I honor the men and women of the United States Army, Marines, Navy and Air Force for what they have done and for what they have tried to accomplish. They did not bring us into this war. Civilians, led by President Bush, brought us into this war.
The United States military devised a wonderful war plan to take out Saddam Hussein and it worked beautifully. Then the war was supposed to be over according to Rumsfeld and Bush. Remember President Bush on the aircraft carrier telling us the war was won?
The military did the job with which it was tasked. No one told the ‘‘boots on the ground’’ that after they won the war they would still have to fight another Vietnam for which they were untrained and under-supplied.

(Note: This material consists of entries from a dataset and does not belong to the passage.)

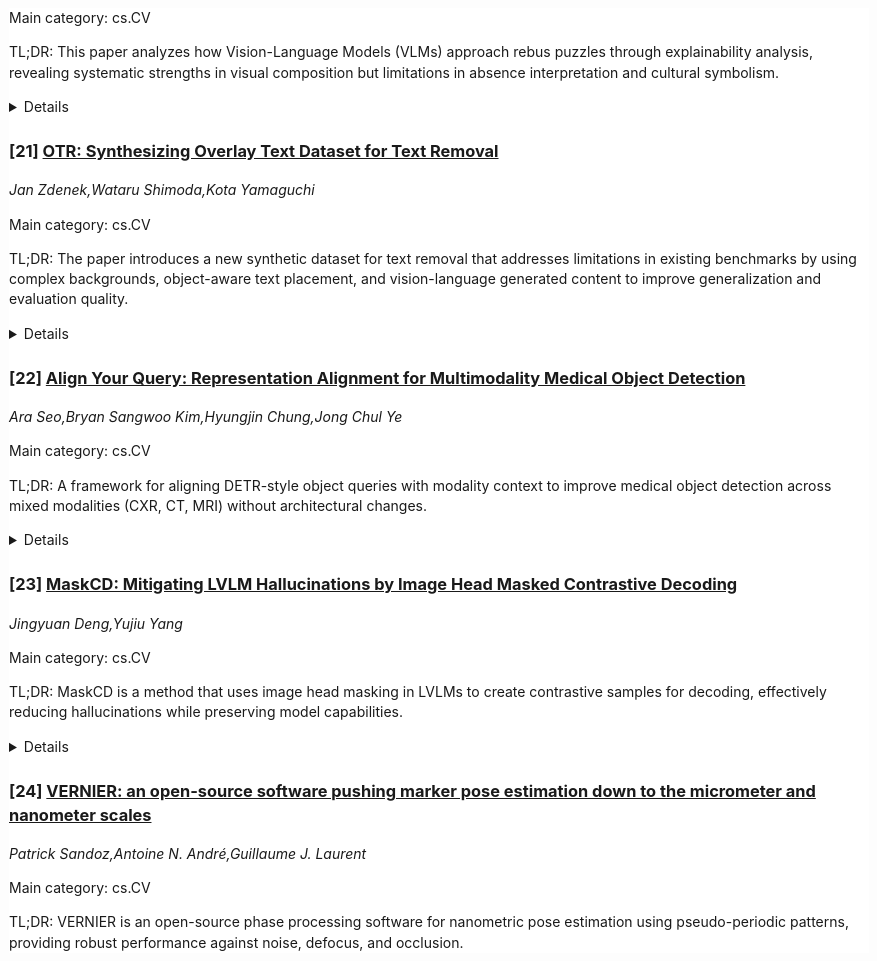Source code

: Main category: cs.CV

TL;DR: This paper analyzes how Vision-Language Models (VLMs) approach rebus puzzles through explainability analysis, revealing systematic strengths in visual composition but limitations in absence interpretation and cultural symbolism.


<details><summary>Details</summary></details>


### [21] [OTR: Synthesizing Overlay Text Dataset for Text Removal](https://arxiv.org/abs/2510.02787)
*Jan Zdenek,Wataru Shimoda,Kota Yamaguchi*

Main category: cs.CV

TL;DR: The paper introduces a new synthetic dataset for text removal that addresses limitations in existing benchmarks by using complex backgrounds, object-aware text placement, and vision-language generated content to improve generalization and evaluation quality.


<details><summary>Details</summary></details>


### [22] [Align Your Query: Representation Alignment for Multimodality Medical Object Detection](https://arxiv.org/abs/2510.02789)
*Ara Seo,Bryan Sangwoo Kim,Hyungjin Chung,Jong Chul Ye*

Main category: cs.CV

TL;DR: A framework for aligning DETR-style object queries with modality context to improve medical object detection across mixed modalities (CXR, CT, MRI) without architectural changes.


<details><summary>Details</summary></details>


### [23] [MaskCD: Mitigating LVLM Hallucinations by Image Head Masked Contrastive Decoding](https://arxiv.org/abs/2510.02790)
*Jingyuan Deng,Yujiu Yang*

Main category: cs.CV

TL;DR: MaskCD is a method that uses image head masking in LVLMs to create contrastive samples for decoding, effectively reducing hallucinations while preserving model capabilities.


<details><summary>Details</summary></details>


### [24] [VERNIER: an open-source software pushing marker pose estimation down to the micrometer and nanometer scales](https://arxiv.org/abs/2510.02791)
*Patrick Sandoz,Antoine N. André,Guillaume J. Laurent*

Main category: cs.CV

TL;DR: VERNIER is an open-source phase processing software for nanometric pose estimation using pseudo-periodic patterns, providing robust performance against noise, defocus, and occlusion.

President Bush and his advisers had not planned for Act II, the guerrilla war. They knew that as the American GIs were welcomed in France in 1944, they would also be welcomed in Iraq in 2003.
Wrong. And Specialist Jeffrey Wershow paid the price. He is dead.

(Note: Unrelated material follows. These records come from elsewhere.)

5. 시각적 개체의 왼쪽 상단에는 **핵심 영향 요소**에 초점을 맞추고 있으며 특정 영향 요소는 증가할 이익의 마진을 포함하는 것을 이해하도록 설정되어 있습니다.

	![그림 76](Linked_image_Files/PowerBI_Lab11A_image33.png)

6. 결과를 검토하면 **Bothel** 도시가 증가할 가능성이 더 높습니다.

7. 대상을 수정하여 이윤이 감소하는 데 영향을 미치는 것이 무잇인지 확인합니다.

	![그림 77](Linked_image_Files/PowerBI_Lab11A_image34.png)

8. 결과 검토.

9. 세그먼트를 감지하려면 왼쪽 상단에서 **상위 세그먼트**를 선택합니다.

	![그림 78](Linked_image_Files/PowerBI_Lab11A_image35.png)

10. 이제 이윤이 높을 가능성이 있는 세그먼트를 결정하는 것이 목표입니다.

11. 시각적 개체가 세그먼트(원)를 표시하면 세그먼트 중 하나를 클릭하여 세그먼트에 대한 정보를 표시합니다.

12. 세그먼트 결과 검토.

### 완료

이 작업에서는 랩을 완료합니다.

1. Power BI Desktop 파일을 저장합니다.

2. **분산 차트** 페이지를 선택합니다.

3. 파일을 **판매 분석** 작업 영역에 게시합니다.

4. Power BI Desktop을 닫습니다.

Jeffrey believed in standing up and fighting for his beliefs.
He believed in our democratic system of government. He wanted to be involved in politics. Much to my chagrin, he frequently asserted that he even wanted to be president.
For these reasons, I believe that Jeffrey would have wanted me to stand up and take a position in this election, an election that I believe to be pivotal in our history.
Presidents, like everyone else, make mistakes and no one suffers. But when a president makes a decision, the most important decision that ever can be made during a presidency — to send our sons and daughters to war, many to their deaths — he has to be right.
President Bush made a serious mistake and he did it with full knowledge that the basis for his decision was questionable. He needs to be defeated in his re-election attempt.
I do not believe that our country is safer today than it was before our invasion of Iraq. I believe that our country would have been safer if we had done more in Afghanistan to stamp out the al-Qeada networks located in that country. Afghanistan has been relegated to a minor stage.
It was al-Qeada that planned and carried out the 9-11 attack, resulting in thousands of American deaths, not Saddam Hussein. Saddam Hussein was a bad leader and his people should have deposed him.
Perhaps we could have helped, but it was not our responsibility to depose him and should not have been our priority, not at the cost of the lives of American children and the untold sacrifices of their families and friends at home.
When you go to the polls to vote in November ask yourself, "Was deposing the leader of Iraq worth the life of your son or daughter?"
If you believe it was, then vote for Bush. If not, then vote as I will vote. Vote with Jeffrey and me and vote for John Kerry.
Jon Wershow is a Gainesville attorney.